PASSAGE TO READ:
The Response of Birds to Abrupt Natural Hazards as Observed using Weather Radar

Numerous studies have addressed the important question of how species are impacted by seasonal variability, climate change, urbanization and land use effects, and other anthropogenic and natural shifts in habitats. In this study, we have analyzed the severe weather outbreak that occurred November 7, 2011 in close proximity to several established nature reserves in southwestern Oklahoma. A key component of this study is the polarimetric capabilities of the national weather radar network to discriminate amongst biological and non-biological scatter. An investigation into polarimetric radar data taken during the tornado outbreak reveals unusual reflectivity values that are not normally associated with meteorological or debris signatures, due to their location within the storm itself, i.e., not in a strong updraft region. It is hypothesized that these unusual signatures are in fact biological in nature, specifically the waterfowl, which are known to be present in Oklahoma during this particular time of year. The scatter from these biological entities, so called “bioscatter”, can be characterized by spatial regions within the polarimetric radar data corresponding to low values of correlation coefficient (ρ_hv), enhanced standard deviations in the differential phase (φ_DP), differential reflectivity (ZDR), and hydrometeor classification.

RECORD EXCERPTS:
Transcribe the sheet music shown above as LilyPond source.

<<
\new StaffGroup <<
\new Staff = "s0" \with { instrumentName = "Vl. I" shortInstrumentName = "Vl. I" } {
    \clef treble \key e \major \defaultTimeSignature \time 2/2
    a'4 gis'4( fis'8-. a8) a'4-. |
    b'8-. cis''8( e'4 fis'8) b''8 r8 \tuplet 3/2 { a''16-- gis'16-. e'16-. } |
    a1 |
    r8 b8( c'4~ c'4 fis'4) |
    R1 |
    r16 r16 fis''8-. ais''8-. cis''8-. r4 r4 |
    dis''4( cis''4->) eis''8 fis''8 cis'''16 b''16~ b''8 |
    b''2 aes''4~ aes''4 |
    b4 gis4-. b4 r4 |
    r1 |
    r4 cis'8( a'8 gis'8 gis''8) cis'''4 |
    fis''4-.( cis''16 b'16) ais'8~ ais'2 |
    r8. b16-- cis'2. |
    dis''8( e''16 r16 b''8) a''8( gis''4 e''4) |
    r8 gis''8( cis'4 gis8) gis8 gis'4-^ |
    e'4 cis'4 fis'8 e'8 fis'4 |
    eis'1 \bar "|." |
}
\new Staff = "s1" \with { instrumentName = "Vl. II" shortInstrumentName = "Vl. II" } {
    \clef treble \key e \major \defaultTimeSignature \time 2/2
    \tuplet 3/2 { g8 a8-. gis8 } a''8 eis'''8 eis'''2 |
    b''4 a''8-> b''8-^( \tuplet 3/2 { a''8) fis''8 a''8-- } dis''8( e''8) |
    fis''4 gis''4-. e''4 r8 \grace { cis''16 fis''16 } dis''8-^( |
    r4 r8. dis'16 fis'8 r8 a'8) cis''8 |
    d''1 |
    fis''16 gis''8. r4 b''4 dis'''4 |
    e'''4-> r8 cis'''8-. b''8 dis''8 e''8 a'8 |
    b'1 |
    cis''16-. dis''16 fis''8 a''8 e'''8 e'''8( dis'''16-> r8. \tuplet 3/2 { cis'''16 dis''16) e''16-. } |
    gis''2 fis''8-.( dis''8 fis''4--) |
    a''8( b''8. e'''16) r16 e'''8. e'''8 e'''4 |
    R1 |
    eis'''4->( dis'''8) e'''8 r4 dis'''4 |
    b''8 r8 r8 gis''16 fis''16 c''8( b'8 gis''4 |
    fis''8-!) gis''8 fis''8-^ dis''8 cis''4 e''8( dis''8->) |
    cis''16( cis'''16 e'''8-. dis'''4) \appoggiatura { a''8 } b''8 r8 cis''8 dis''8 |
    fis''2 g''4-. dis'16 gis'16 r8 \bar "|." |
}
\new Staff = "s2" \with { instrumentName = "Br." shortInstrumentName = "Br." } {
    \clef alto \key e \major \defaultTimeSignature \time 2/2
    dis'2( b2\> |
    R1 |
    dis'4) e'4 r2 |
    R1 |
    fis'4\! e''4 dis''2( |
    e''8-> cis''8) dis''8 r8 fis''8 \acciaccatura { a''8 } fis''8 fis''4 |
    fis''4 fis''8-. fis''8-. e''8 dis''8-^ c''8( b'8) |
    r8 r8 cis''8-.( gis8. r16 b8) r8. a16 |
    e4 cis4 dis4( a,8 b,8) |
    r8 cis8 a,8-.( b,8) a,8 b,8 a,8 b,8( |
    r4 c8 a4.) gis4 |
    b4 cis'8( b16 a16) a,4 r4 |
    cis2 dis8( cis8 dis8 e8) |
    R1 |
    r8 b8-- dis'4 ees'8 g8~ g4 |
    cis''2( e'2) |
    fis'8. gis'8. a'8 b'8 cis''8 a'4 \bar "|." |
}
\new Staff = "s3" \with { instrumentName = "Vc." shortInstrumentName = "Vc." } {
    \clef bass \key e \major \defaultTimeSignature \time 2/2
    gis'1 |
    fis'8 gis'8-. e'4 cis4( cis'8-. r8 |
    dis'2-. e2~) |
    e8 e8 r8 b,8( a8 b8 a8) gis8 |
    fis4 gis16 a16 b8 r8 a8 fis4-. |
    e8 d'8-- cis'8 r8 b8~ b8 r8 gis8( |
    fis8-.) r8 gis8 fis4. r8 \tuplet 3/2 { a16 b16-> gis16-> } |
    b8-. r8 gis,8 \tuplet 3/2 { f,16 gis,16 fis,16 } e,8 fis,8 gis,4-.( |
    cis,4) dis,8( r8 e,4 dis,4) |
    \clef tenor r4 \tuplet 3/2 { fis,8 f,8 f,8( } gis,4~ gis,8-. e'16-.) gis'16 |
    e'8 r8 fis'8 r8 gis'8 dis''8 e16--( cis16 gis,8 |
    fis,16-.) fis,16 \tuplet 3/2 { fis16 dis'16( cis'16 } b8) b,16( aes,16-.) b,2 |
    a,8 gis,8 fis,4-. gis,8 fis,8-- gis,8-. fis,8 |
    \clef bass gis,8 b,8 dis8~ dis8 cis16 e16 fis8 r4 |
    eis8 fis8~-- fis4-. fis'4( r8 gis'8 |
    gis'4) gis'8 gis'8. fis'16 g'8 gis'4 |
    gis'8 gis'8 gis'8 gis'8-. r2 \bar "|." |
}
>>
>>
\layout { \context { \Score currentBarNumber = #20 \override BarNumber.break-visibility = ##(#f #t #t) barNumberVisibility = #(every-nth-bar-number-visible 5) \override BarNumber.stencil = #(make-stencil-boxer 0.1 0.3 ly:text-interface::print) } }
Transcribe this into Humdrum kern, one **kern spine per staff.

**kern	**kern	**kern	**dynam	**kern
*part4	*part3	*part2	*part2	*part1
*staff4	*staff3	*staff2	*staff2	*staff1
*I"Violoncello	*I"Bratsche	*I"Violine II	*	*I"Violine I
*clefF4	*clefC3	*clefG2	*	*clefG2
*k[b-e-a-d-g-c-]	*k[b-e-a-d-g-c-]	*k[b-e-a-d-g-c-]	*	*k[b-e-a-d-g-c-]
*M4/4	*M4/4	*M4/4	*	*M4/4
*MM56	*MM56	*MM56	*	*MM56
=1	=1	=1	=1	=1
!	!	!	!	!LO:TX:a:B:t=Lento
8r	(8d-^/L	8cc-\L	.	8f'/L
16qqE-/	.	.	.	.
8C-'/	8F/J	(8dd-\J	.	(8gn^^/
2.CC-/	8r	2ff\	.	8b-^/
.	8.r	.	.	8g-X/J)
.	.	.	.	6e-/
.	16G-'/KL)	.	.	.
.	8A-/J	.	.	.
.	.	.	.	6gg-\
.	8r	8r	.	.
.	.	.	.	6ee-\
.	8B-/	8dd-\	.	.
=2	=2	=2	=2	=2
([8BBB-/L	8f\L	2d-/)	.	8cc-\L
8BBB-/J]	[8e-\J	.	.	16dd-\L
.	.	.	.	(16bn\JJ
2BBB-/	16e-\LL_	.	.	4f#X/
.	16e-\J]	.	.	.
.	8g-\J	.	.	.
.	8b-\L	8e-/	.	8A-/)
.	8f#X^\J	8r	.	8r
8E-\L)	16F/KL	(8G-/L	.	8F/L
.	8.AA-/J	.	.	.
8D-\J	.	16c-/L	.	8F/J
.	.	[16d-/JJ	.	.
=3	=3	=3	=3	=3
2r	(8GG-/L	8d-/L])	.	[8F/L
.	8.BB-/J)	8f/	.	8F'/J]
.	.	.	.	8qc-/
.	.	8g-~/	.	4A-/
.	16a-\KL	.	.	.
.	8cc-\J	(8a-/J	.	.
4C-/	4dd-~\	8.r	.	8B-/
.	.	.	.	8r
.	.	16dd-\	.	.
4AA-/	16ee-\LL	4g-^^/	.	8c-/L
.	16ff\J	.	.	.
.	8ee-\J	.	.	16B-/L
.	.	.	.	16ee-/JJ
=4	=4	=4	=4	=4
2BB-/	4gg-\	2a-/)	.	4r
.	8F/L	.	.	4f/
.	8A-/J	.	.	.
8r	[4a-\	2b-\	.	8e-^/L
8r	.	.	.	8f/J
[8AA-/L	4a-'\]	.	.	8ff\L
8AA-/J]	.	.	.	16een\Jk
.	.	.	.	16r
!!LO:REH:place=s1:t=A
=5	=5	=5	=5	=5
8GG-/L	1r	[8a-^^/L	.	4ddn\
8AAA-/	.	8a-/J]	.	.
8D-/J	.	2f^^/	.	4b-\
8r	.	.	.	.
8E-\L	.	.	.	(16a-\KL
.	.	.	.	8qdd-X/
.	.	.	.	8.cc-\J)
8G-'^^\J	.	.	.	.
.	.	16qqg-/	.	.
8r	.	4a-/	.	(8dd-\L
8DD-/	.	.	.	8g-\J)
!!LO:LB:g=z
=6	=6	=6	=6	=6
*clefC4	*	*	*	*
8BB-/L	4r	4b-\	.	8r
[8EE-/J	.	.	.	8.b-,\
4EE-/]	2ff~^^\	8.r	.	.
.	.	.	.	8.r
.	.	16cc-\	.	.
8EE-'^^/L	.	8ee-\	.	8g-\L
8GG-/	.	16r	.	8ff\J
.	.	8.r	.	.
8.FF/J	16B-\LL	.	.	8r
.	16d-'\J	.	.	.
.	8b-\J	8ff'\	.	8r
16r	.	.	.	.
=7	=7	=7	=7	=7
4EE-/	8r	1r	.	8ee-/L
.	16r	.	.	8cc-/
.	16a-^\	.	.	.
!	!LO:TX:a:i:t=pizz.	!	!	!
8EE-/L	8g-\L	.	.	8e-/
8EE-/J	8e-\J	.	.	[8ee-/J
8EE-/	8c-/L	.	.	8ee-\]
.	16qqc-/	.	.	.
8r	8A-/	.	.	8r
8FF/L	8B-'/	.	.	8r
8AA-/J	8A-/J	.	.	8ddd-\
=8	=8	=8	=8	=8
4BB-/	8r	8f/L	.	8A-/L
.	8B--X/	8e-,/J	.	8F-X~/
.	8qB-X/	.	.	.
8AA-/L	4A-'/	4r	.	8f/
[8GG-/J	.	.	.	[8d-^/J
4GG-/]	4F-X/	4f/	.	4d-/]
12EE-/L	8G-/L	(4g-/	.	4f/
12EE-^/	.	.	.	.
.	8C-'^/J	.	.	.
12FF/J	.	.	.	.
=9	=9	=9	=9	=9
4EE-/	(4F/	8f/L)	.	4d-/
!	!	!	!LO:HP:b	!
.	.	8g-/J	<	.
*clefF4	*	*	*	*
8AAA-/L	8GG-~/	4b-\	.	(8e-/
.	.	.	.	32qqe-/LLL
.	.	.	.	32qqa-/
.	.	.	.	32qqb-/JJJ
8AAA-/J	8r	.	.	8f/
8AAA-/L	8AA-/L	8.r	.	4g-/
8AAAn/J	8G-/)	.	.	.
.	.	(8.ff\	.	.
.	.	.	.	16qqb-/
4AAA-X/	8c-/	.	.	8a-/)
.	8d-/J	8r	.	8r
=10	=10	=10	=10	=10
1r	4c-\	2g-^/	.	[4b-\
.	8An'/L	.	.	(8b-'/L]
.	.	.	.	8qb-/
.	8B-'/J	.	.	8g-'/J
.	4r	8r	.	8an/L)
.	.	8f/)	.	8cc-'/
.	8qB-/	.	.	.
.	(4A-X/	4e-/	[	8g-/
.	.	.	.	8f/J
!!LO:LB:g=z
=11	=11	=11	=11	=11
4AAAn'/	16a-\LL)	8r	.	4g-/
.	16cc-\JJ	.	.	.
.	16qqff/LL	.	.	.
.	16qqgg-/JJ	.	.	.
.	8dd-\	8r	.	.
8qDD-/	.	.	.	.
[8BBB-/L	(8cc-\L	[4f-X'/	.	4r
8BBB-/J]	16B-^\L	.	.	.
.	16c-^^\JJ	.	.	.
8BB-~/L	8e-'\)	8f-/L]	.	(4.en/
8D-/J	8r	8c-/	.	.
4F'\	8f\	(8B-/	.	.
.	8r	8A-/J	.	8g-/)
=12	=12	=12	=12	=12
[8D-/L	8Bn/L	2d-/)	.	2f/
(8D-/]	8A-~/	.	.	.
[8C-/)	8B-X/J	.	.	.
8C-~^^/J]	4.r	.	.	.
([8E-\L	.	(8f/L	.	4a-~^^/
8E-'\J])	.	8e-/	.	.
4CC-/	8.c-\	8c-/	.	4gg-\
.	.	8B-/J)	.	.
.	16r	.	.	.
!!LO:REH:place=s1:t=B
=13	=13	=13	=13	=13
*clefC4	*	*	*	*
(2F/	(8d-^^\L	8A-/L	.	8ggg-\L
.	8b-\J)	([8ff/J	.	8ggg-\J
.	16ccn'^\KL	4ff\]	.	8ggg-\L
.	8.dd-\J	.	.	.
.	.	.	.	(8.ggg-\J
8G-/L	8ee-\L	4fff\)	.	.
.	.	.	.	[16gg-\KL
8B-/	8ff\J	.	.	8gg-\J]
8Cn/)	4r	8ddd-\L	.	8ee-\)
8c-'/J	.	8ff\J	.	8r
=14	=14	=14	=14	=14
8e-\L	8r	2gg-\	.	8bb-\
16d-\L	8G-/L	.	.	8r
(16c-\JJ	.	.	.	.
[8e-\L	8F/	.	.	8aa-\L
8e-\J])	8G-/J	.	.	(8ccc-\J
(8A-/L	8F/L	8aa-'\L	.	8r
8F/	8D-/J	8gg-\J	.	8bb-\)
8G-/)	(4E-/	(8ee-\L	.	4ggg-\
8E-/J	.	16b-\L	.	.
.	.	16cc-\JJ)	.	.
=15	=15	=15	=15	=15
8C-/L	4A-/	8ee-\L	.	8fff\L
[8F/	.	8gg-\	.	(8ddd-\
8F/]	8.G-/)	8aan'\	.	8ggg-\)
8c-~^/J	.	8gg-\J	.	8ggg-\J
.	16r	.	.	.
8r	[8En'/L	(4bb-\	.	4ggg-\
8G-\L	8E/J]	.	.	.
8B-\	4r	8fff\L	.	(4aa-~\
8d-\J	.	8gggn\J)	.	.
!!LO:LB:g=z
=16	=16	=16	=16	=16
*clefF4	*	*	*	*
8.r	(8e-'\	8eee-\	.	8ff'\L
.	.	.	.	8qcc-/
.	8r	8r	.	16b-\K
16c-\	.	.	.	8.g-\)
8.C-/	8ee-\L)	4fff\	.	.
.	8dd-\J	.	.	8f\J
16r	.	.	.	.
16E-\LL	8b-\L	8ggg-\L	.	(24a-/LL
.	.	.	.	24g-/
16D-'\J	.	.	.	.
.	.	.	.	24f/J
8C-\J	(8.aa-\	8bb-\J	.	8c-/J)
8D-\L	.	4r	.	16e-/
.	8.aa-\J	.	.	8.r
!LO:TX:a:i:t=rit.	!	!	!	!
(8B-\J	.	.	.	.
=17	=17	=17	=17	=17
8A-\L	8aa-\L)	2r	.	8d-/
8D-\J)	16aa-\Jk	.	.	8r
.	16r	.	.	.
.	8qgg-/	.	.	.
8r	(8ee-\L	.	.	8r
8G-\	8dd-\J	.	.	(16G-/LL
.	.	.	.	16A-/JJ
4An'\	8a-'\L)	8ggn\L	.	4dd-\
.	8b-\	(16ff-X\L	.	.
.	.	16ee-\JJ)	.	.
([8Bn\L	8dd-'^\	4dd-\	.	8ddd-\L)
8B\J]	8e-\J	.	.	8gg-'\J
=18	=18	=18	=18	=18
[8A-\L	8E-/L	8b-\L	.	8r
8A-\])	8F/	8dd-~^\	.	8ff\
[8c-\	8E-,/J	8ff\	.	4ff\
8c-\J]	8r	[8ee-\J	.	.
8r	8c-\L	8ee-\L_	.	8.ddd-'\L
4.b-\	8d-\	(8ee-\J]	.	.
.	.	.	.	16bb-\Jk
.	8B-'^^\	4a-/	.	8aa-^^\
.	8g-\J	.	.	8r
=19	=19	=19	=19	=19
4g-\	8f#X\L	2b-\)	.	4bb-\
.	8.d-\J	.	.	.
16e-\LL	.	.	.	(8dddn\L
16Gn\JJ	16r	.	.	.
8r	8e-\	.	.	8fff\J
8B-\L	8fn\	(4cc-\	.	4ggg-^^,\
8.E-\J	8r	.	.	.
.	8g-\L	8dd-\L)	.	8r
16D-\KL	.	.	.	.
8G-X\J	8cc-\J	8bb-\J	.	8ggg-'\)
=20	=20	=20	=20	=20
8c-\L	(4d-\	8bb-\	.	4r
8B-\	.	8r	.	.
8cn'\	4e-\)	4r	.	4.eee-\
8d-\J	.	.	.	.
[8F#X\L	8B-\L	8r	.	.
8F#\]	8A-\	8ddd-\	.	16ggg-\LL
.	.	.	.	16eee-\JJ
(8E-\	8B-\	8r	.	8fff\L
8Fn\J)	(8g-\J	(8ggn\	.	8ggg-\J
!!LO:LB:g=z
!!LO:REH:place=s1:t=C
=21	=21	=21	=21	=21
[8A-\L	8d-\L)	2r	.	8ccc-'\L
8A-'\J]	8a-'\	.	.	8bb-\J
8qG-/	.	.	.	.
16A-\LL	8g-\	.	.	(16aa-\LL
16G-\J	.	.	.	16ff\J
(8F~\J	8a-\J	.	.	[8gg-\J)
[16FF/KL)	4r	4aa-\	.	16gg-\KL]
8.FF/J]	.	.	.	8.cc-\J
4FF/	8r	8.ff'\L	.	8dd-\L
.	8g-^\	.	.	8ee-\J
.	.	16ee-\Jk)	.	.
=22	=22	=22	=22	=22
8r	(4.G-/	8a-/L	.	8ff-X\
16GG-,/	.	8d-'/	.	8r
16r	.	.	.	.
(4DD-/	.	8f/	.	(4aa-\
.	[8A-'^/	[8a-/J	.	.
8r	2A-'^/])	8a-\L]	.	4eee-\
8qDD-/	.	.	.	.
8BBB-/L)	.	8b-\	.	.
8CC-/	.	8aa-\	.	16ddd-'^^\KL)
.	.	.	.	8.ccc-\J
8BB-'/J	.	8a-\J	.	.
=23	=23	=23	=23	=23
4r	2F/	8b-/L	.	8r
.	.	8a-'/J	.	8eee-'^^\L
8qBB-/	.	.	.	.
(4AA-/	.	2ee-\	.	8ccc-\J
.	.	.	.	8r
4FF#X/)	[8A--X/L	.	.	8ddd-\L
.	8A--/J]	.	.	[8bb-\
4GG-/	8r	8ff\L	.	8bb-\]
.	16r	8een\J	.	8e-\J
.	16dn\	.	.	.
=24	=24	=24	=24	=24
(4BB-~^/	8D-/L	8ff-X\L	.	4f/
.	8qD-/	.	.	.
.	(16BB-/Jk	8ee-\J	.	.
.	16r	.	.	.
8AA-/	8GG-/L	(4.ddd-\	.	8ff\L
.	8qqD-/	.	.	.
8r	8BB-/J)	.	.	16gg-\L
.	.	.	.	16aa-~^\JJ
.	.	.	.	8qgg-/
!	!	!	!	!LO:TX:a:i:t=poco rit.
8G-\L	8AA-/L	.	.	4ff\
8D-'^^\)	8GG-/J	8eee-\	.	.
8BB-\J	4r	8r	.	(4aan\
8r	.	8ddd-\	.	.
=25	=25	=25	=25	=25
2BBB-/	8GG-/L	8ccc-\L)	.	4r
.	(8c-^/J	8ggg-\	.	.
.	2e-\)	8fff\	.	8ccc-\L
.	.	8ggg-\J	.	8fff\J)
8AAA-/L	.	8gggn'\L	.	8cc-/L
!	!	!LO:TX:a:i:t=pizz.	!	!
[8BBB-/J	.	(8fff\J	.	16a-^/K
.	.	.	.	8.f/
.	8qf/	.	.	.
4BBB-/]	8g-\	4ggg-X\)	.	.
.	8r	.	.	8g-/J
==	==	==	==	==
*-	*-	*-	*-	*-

DESCRIPTION OF THE TASK:
In the passage on how birds respond to sudden natural hazards seen on weather radar, why do the unusual reflectivity values not fit normal weather or debris signatures? Answer in one to three sentences.

EXERCISE SOLUTION:
The reason is their location within the storm itself. They do not sit in a strong updraft region.